The entries in the preceding tables representing the increase in land have been carefully computed. It has been possible to ascertain the approximate cost of the land and the date of purchase. Having these facts, one may easily compute the average annual rate of increase. The experts called by the company and the Commission were also examined upon the present trend of prices. The estimated increases used in the above computations are believed to be conservative.

Analyses have been made to determine the effect upon rates if the estimates of the real estate experts for the company

were to be used throughout, and it has been found that the gas rate would be lowered a few cents and the electric rate a few tenths of a cent.

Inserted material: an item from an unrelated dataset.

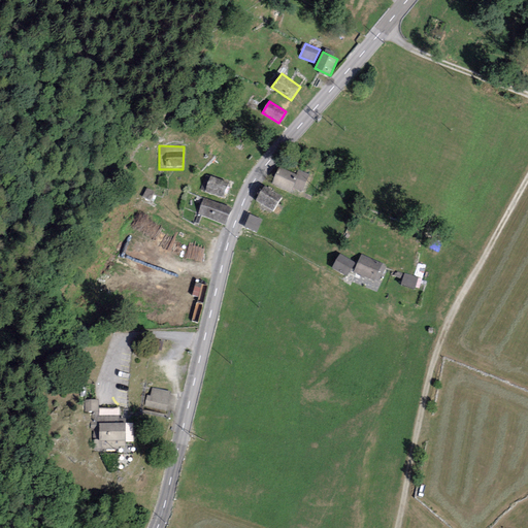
[(297,174),(279,165),(270,184),(290,194),(294,187),(302,191),(310,174),(299,169),(297,174)]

Again in Mayhew v. Kings County Lighting Co., 2 P. S. C. 1st D. (N. Y.) —, decided October 20, 1911, Commissioner Maltbie says:

In determining the fair value of the property, the Commission followed the method of taking all property in useland as well as plant-at its present value. Depreciable property was depreciated, and appreciable property (land was the only instance) was appreciated, that is, the present value of each class was taken. . . . This process was followed for every year considered and, in the case of future years, it involved an estimate of the amount of depreciation and of appreciation from year to year. The former was deducted from the fair value upon December 31, 1910, and the latter was added. In determining operating expenses year by year, an allowance to meet such depreciation was included as a charge against income, for rates should be such that the consumption of capital may be offset by deductions from income. If these processes are correct, it follows that appreciation should be placed as a credit to the estimated income. It is indisputable that if depreciation is a debit, appreciation is a credit.

§ 123. Appreciation treated as income for purposes of United States corporation tax.

The United States Commissioner of Internal Revenue under date of December 15, 1911, issued a synopsis of decisions relating to the special excise tax on corporations.5 These rules provide that profits realized on the sale of real estate and also appreciation in the value of unsold property if taken up on the books shall be included in the income of the corporation subject to a special excise

'See Treasury Decisions, December 21, 1911, Vol. 21, No. 25, pp. 57-68.